Mathilde embellit de jour en jour. On a envie de la prendre sur ses genoux pour écrire des dialogues à deux, sans prononcer le moindre mot, à la manière des amoureux qui lisent le même livre et s’attendent au bas de la page. Elle est fraîche du matin au soir et sent dramatiquement bon. Qu’elle soit là ou pas, son essence nous enveloppe tous les trois et nous fait lever le nez. Les premiers temps, elle a réussi à nous faire oublier qu’elle était la seule femme du groupe mais depuis quarante-huit heures c’est peine perdue. Elle porte en elle la mémoire de cent dames de cœur et la vie de mille maîtresses qui apparaissent à son insu. Le travail s’en ressent: chacun en abat trois fois plus.

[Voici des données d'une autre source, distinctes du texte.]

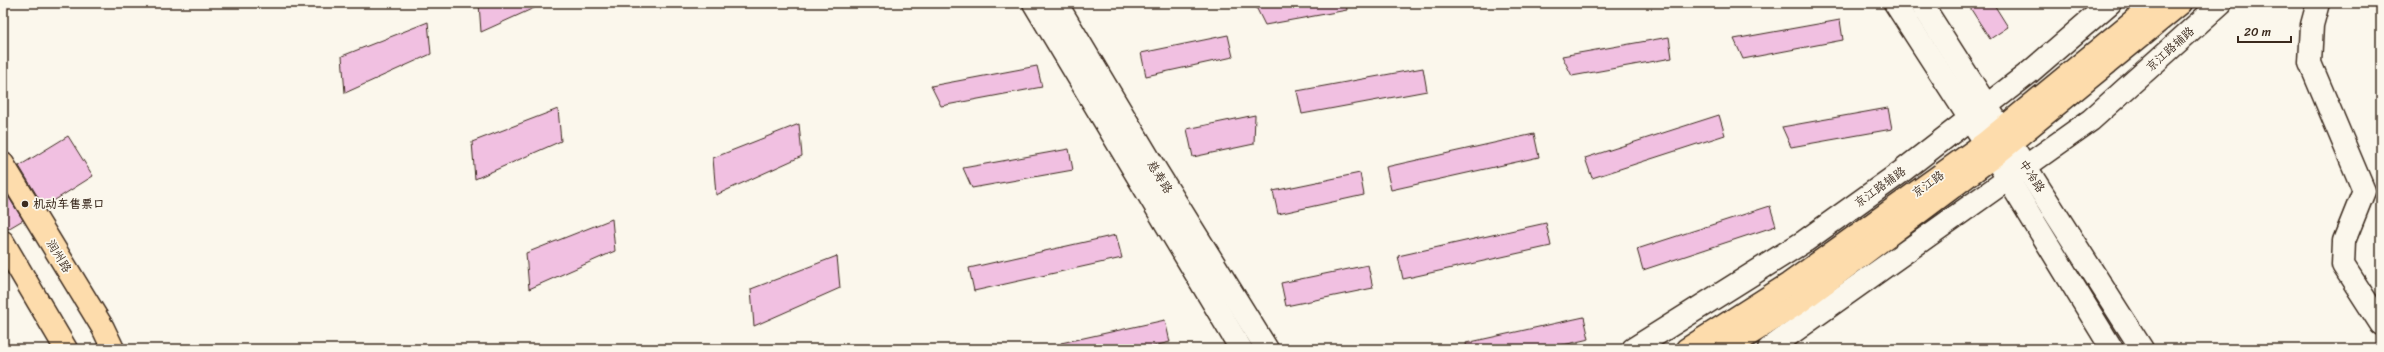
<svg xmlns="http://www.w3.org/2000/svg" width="2384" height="352" font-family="Sriracha,'LXGW WenKai TC',sans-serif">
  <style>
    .building { fill: #f1c0e1; stroke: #3b2a1e }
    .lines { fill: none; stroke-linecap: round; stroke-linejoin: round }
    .minor-casing { stroke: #3b2a1e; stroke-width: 25 }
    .major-casing { stroke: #3b2a1e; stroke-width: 25 }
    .minor { stroke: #fbf7ec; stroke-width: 22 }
    .major { stroke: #fddcac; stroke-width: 22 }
    .poi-dot { fill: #3b2a1e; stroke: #fbf7ec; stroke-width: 1.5 }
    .labels { text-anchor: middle; stroke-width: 3.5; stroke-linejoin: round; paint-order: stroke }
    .street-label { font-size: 12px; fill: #3b2a1e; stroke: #fbf7ec }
    .poi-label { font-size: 12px; font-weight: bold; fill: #3b2a1e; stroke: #fbf7ec; text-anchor: start }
  </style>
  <rect width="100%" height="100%" fill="#fbf7ec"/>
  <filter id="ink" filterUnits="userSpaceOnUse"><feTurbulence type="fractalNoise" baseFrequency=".025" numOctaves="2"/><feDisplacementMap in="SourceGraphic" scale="8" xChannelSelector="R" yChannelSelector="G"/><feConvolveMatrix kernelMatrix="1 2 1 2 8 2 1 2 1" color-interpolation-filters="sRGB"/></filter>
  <g filter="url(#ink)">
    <!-- building -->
    <g class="building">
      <path d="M479 3H545L481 32Z"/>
      <path d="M1266 3H1346L1347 10 1265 25 1255 5Z"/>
      <path d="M1967 3H1993L2008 27 1990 39Z"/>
      <path d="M1840 20 1843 40 1743 59 1734 39Z"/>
      <path d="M428 22 431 54 345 93 342 56Z"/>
      <path d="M1228 35 1233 57 1146 76 1141 53Z"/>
      <path d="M1669 37 1672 58 1572 76 1562 56Z"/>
      <path d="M1037 66 1042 87 941 106 931 86Z"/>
      <path d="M1423 68 1427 91 1302 114 1297 91Z"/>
      <path d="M1888 108 1892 129 1791 147 1782 127Z"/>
      <path d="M558 109 561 141 475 179 472 142Z"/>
      <path d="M1255 115 1254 144 1193 157 1187 129Z"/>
      <path d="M1719 115 1725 135 1592 178 1585 158Z"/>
      <path d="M799 124 802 156 716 195 713 158Z"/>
      <path d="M1534 134 1539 157 1391 190 1386 167Z"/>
      <path d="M68 136 93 176 44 207 19 166Z"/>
      <path d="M1069 149 1073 170 972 188 963 168Z"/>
      <path d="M1360 173 1364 195 1278 214 1273 191Z"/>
      <path d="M3 188 23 220 6 230H3Z"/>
      <path d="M1770 206 1776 226 1643 270 1637 249Z"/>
      <path d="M612 219 615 251 529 289 526 253Z"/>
      <path d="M1546 223 1551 246 1403 279 1398 256Z"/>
      <path d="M1116 235 1122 258 974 291 969 268Z"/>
      <path d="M837 256 840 288 754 326 751 289Z"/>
      <path d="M1368 265 1373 288 1286 306 1281 283Z"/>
      <path d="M1584 317 1589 339 1546 349H1467L1466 343Z"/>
      <path d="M1165 320 1170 342 1141 349H1062L1061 343Z"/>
    </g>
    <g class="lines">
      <defs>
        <g id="minor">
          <path d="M1034 3 1241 349"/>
          <path d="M1056 3 1157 172 1267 349"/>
          <path d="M1895 3 1994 156 2112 349"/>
          <path d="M1921 3 2142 349"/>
          <path d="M2318 3 2312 25 2310 63 2364 191 2344 241 2343 265 2381 324"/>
          <path d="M1633 349 1805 241 1901 172 2030 72 2110 3"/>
          <path d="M1769 349 2091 120 2221 3"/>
        </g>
        <g id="major">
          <path d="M3 164 103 328 113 349"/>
          <path d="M3 242 66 349"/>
          <path d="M1687 349 1789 284 1985 143 2155 3"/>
          <path d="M1726 349 1797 304 1994 156 2181 3"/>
        </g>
      </defs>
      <!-- minor casing -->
      <use href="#minor" class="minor-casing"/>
      <!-- major casing -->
      <use href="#major" class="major-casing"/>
      <!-- minor -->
      <use href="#minor" class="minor"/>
      <!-- major -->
      <use href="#major" class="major"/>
    </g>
  </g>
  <!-- markers -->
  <circle class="poi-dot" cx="25" cy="204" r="4"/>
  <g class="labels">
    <!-- street labels -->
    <g class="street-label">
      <text transform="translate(2170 49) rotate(-42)" y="4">京江路辅路</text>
      <text transform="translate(2032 176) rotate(57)" y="4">中冷路</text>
      <text transform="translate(1160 177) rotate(58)" y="4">慈寿路</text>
      <text transform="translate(1928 184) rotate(-36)" y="4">京江路</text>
      <text transform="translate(1880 187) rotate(-36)" y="4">京江路辅路</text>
      <text transform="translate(59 256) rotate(59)" y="4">润州路</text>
    </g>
    <!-- poi labels -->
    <g class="poi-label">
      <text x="33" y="208">机动车售票口</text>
    </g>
  </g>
  <!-- margin -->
  <rect width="2384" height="352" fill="none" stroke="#fbf7ec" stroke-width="16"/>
  <rect x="8" y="8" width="2368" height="336" fill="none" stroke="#3b2a1e" stroke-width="1.5" filter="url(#ink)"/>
  <!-- scale -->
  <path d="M2238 36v6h53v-6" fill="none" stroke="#3b2a1e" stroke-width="2"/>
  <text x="2244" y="36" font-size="12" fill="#3b2a1e" stroke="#fbf7ec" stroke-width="3" paint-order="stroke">20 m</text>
</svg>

– Il y a une explication à ça, nous a dit Louis un soir où elle est partie plus tôt. Au Moyen Âge, quand on devait cautériser une plaie à vif, on avait besoin de dix hommes pour maintenir le malheureux en place, et ça se passait toujours dans la violence et la douleur. Mais on pouvait aussi demander à la plus jolie et la plus jeune fille du village de tenir les bras de l’homme pendant l’épreuve. En général, elle s’en tirait bien mieux que les dix autres. Sans Mathilde nous aurions peut-être une fâcheuse tendance au laisser-aller.

– Vous croyez qu’elle vit avec quelqu’un? j’ai demandé.

– Pas l’impression, a dit Louis. Un soir je l’ai raccompagnée chez elle, elle m’a invité à prendre un café.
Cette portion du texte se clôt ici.